> _What you will do_: Which lines of the data contain the string "round"? Show each of them.

Collected data entries
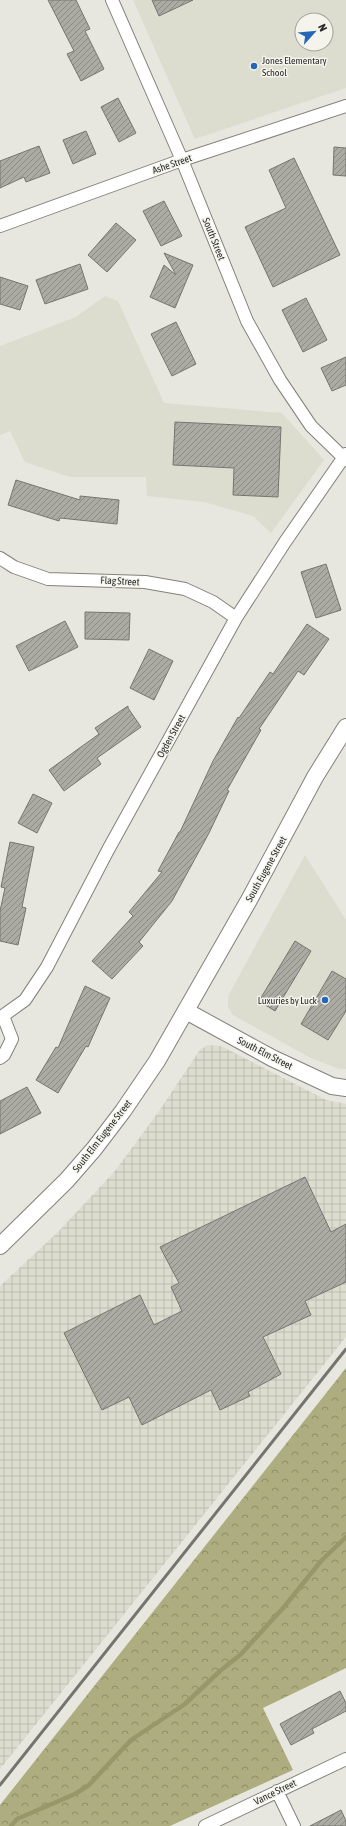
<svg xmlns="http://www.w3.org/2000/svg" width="346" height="1826" font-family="'Asap Condensed',sans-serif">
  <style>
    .built { fill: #dcdccf; fill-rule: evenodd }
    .industrial { fill: url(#industrial-grid) }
    .forest { fill: url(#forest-crowns) }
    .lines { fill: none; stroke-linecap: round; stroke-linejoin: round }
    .stream { stroke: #98976a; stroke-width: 4.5 }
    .building { fill: url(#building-hatch); stroke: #767670 }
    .street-casing { stroke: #82827b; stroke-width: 14 }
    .secondary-casing { stroke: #82827b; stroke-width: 18 }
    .street { stroke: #fff; stroke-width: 12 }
    .secondary { stroke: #fff; stroke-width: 16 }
    .rail { stroke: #747470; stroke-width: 3 }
    .poi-dot { fill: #2666b7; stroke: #f4f4ed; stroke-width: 1.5 }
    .labels { text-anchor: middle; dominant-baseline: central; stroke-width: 3; stroke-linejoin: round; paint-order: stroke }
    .poi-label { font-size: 10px; fill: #2b2b29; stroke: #f4f4ed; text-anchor: start }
    .street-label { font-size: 10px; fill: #2b2b29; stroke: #f4f4ed }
  </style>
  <defs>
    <pattern id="industrial-grid" width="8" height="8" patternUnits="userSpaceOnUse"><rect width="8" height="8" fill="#dcdccf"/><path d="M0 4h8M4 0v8" fill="none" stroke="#bdbdb2"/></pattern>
    <pattern id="forest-crowns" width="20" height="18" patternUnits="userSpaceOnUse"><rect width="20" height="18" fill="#aead7f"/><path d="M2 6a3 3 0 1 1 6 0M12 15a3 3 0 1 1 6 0" fill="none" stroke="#8e8d68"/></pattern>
    <pattern id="building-hatch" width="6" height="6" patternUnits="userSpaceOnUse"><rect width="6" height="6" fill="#ababa4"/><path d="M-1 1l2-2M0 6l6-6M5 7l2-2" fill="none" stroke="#8b8b86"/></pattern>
  </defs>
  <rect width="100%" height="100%" fill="#e7e7e0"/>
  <path class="built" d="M 133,0 L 346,0 L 346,88 L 195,139 ZM 302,20 L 326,20 L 326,44 L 302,44 Z
    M 105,296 L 118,301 L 164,403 L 282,413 L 324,460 L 271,533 L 253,516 L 204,502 L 147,496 L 146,477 L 70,477 L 25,462 L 10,431 L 0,435 L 0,346 L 76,317 Z
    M 305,855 L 346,920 L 346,1069 L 339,1069 L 311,1058 L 233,1015 L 228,1007 L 228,996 Z"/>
  <path class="industrial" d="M 208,1045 L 221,1046 L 326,1100 L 346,1104 L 346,1337 L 0,1769 L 0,1286 L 58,1232 L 115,1171 L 157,1114 L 200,1050 Z"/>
  <path class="forest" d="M 346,1368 L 346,1668 L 263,1708 L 293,1770 L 170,1826 L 0,1826 L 0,1805 Z"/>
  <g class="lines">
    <path class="stream" d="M 11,1826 L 17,1819 L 75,1794 L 89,1785 L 131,1740 L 185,1704 L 220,1671 L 240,1655 L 284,1607 L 321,1561 L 346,1537"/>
  </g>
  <path class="building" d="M 48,0 L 76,0 L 90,29 L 85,31 L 104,69 L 81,81 L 67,54 L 74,51 Z
    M 152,0 L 193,0 L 159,16 Z
    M 118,98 L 136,133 L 119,142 L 101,107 Z
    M 86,131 L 96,154 L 73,164 L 63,140 Z
    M 39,146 L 50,173 L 26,182 L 24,177 L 0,188 L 0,161 Z
    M 334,147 L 346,148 L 346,176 L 333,175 Z
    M 294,158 L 340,255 L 273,287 L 245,227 L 286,208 L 269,170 Z
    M 164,201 L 182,236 L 161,246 L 143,211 Z
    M 116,223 L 136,240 L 107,272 L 88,255 Z
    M 164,253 L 193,265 L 175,308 L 150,297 L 164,265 L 176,275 Z
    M 80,264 L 88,289 L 45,304 L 36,280 Z
    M 0,277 L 28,286 L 20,310 L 0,304 Z
    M 306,298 L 327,340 L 303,352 L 282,310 Z
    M 176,322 L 196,364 L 172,376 L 151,334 Z
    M 346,357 L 346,385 L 332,391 L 321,368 Z
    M 175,422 L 281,427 L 278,497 L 233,495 L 234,468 L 173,465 Z
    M 16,480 L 80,500 L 80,496 L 119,500 L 117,524 L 60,518 L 59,521 L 8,505 Z
    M 326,564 L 341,610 L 316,618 L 301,572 Z
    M 85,612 L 130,613 L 129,640 L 85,639 Z
    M 65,621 L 78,647 L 29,671 L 16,646 Z
    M 307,624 L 329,639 L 304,675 L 298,671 L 259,729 L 261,730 L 227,790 L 229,791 L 209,833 L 172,901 L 139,942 L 143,946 L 112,979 L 92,961 L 133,916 L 129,912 L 162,872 L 158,871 L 179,832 L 180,832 L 213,761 L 238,717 L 239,718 L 270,672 L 273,674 Z
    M 149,649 L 173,661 L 154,700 L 130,688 Z
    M 128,706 L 128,708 L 141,727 L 97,758 L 101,764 L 64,791 L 49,770 L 99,734 L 95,728 Z
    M 33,794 L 52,803 L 37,833 L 18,823 Z
    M 10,842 L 34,847 L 22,907 L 26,908 L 18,945 L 0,941 L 0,911 L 5,888 L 1,887 Z
    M 295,941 L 311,951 L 275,1011 L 259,1001 Z
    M 332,971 L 346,979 L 346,1011 L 328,1040 L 301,1024 Z
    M 85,986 L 110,998 L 88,1047 L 86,1046 L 58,1093 L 36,1080 L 56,1047 L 58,1048 Z
    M 27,1087 L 41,1113 L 0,1134 L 0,1101 Z
    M 305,1177 L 331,1232 L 346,1224 L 346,1282 L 305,1301 L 311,1315 L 263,1337 L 281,1374 L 248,1392 L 250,1396 L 220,1410 L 211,1390 L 142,1425 L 129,1397 L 102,1410 L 64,1333 L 140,1295 L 154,1325 L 182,1311 L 171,1287 L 179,1283 L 160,1247 Z
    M 340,1691 L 346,1703 L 346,1711 L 312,1729 L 314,1733 L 291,1745 L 280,1724 Z
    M 341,1810 L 346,1821 L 346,1826 L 310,1826 Z"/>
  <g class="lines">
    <g class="street-casing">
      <path id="street" d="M 112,0 L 182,160 L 247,321 L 280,380 L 311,426 L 346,460
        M 0,226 L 182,160 L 346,106
        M 0,558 L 14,567 L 48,579 L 145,582 L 185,589 L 213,602 L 236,618
        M 0,1018 L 25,1000 L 47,967 L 108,850 L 236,618 L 285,542 L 346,454
        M 0,1058 L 4,1055 L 12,1039 L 3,1016
        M 277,1791 L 294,1826
        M 205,1826 L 346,1759"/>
    </g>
    <g class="secondary-casing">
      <path id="secondary" d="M 186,1011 L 272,1058 L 332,1086 L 346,1088
        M 0,1246 L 67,1180 L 94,1149 L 123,1111 L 157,1061 L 249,900 L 315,777 L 346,727"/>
    </g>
    <use href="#street" class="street"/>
    <use href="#secondary" class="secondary"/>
    <path class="rail" d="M 0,1785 L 346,1349"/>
  </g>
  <g class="poi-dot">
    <circle cx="254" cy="66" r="4"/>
    <circle cx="325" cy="1000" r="4"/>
  </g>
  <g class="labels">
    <g class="poi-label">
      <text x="262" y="60">Jones Elementary<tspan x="262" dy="12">School</tspan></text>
      <text x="317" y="1000" text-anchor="end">Luxuries by Luck</text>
    </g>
    <g class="street-label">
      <text transform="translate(172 164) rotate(-19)">Ashe Street</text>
      <text transform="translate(214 239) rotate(68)">South Street</text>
      <text transform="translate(120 581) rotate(3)">Flag Street</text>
      <text transform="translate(171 736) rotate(-61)">Ogden Street</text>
      <text transform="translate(266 869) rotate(-61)">South Eugene Street</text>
      <text transform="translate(265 1053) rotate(27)">South Elm Street</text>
      <text transform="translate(102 1136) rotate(-52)">South Elm Eugene Street</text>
      <text transform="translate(275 1792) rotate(-26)">Vance Street</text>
    </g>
  </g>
  <g transform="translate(314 32) rotate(63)"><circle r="19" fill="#f4f4ed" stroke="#a4a49f"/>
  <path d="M0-3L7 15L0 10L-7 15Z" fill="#2666b7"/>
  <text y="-6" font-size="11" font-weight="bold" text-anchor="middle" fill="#2b2b29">N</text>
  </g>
</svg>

> _Exercise result_:
    .lines { fill: none; stroke-linecap: round; stroke-linejoin: round }
    .labels { text-anchor: middle; dominant-baseline: central; stroke-width: 3; stroke-linejoin: round; paint-order: stroke }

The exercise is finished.